ウィンブルドン、リオ五輪覇者のマレーも極度の疲労に精細を欠いた

金メダルに輝いたリオ五輪を含めわずか15日間で、十数試合をこなした負荷が蓄積し、ついに息切れとなったマレーは、連勝記録が22で途絶えてしまいました。マレーは本大会では、5年ぶり3度目の優勝を逃しました。

 

ニューウェーブ世代で唯一の4大大会、マスターズ覇者となったチリッチ

Cilic-Wins-U.S.-Open

USオープン2014の決勝で錦織圭を倒して悲願のグランドスラムタイトルを飾った

2014年の全米オープン優勝に加えて、今回のマスターズ優勝で、錦織圭、M・ラオニッチ、G・ディミトロフ、M・チリッチらのニューウェーブ世代の中で、チリッチが頭一つどころか2つほど大きく抜けるかたちになりました。世界ランクは錦織やラオニッチの方が上位で、共にグランドスラムやマスターズは準優勝していますが、結果だけ見ればチリッチが彼らより2歩先を進んでいます。

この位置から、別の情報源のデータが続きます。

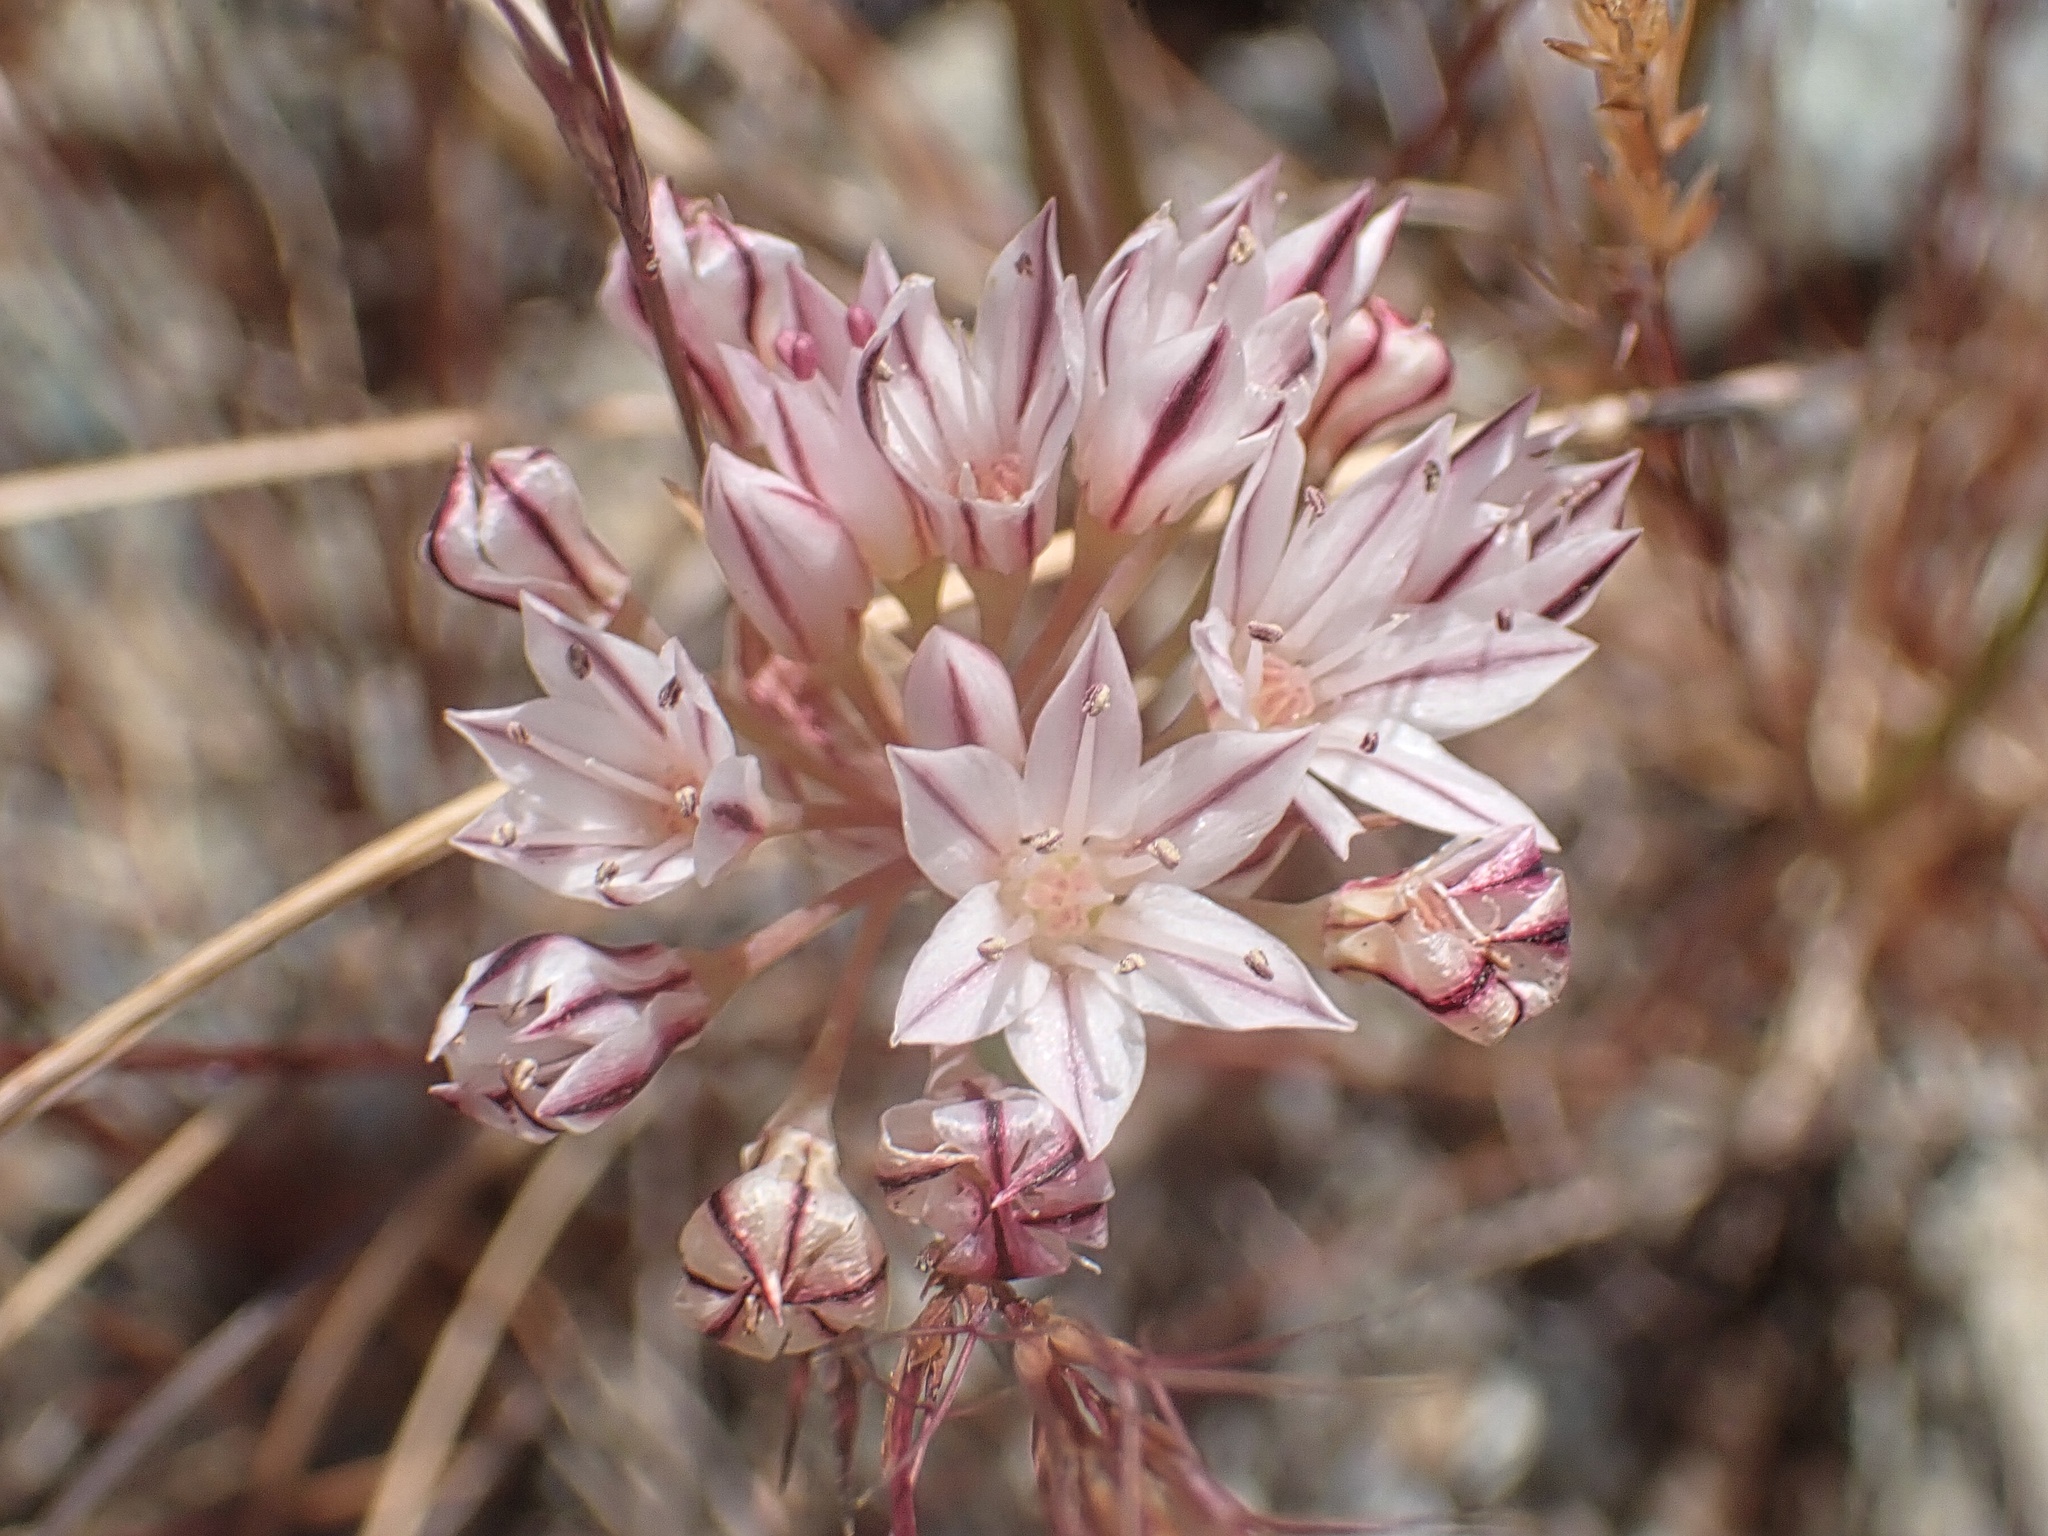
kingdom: Plantae
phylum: Tracheophyta
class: Liliopsida
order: Asparagales
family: Amaryllidaceae
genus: Allium
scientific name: Allium lacunosum
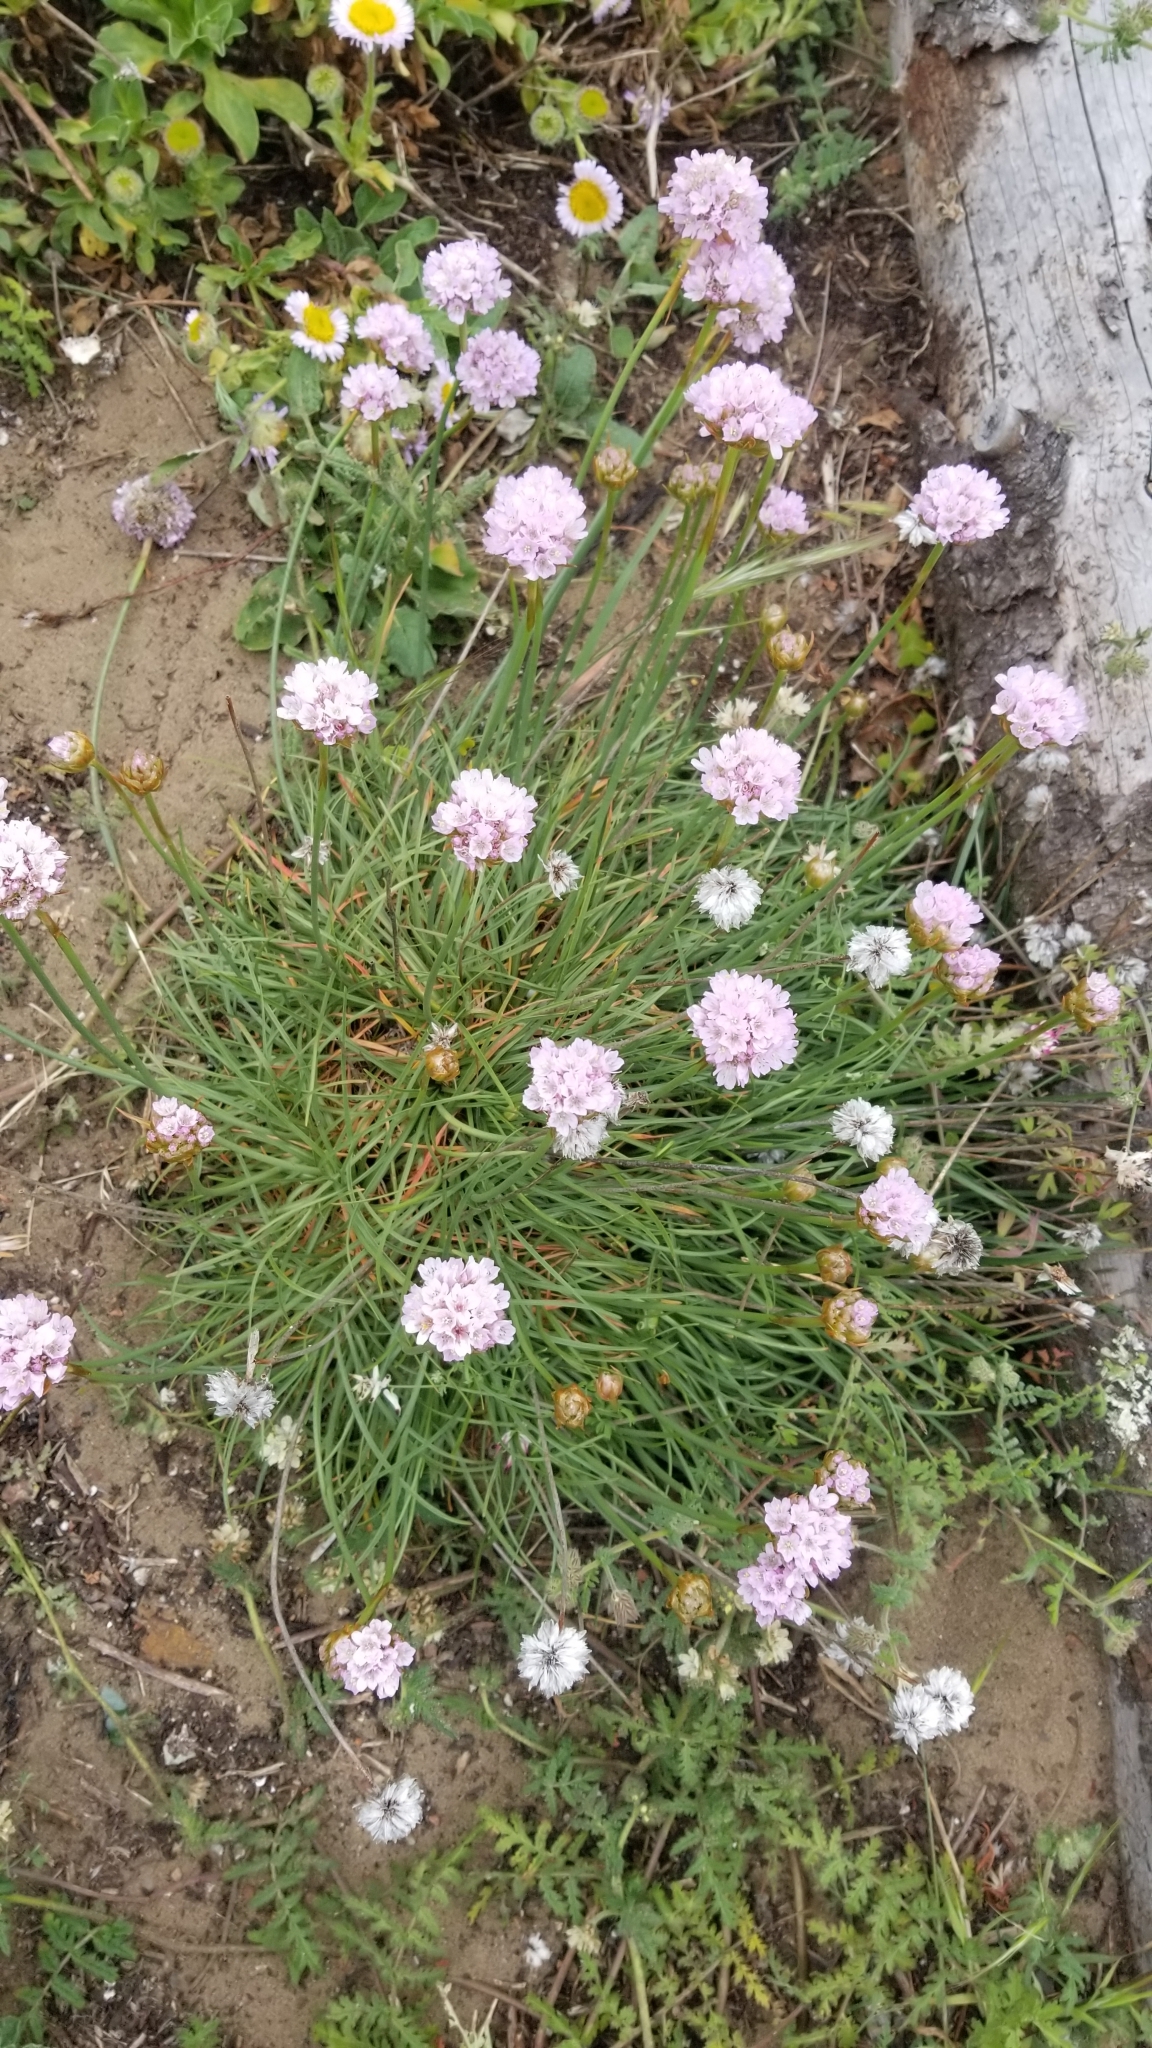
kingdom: Plantae
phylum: Tracheophyta
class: Magnoliopsida
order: Caryophyllales
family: Plumbaginaceae
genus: Armeria
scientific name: Armeria maritima
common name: Thrift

チリッチは2014年前半まで、サーブは198cmの恵まれた体格の割にスピードが出ていませんでしたが、同じくサーブを武器としたゴラン・イワニセビッチをコーチに付けることにより、スピードと威力が増加しました。ダイナミックなサーブに加えて、丁寧なバックハンドを主体としたストローク力も魅力な選手です。

 

W&Sオープンの過去の優勝者一覧

シンシナティのハードコートはUSオープンに近い作りになっており、非常に球足が早いサーフェスです。そのアドバンテージを活かして、R・フェデラーが過去に7回の優勝を誇っています。まさにシンシナティは史上最高の選手フェデラーの独壇場と言えます。また、ジョコビッチは5度の決勝進出を果たすも一度もタイトルを獲れていません。ジョコビッチのマスターズ9大会全制覇の偉業達成を阻んでいます。

選手名過去の実績
2000T・エンクビスト初優勝
2001G・クエルテン初優勝
2002C・モヤ初優勝
2003A・ロディック初優勝
2004A・アガシ3度目の優勝
2005R・フェデラーロディックを破り初優勝
2006A・ロディック2度目の優勝
2007R・フェデラーJ・ブレークを破り2度目の優勝
2008A・マレージョコビッチを破り初優勝
2009R・フェデラージョコビッチを破り3度目の優勝
2010R・フェデラーフィッシュを破り4度目の優勝
2011A・マレージョコビッチを破り2度目の優勝
2012R・フェデラージョコビッチを破り5度目の優勝
2013R・ナダルJ・イズナーを破り初優勝
2014R・フェデラーフェレールを破り6度目の優勝
2015R・フェデラージョコビッチを破り7度目の優勝
2016M・チリッチマレーを破り初優勝

 

次は全米オープン2016!

8月29日からは今季最後のグランドスラム「全米オープン2016」が開幕します。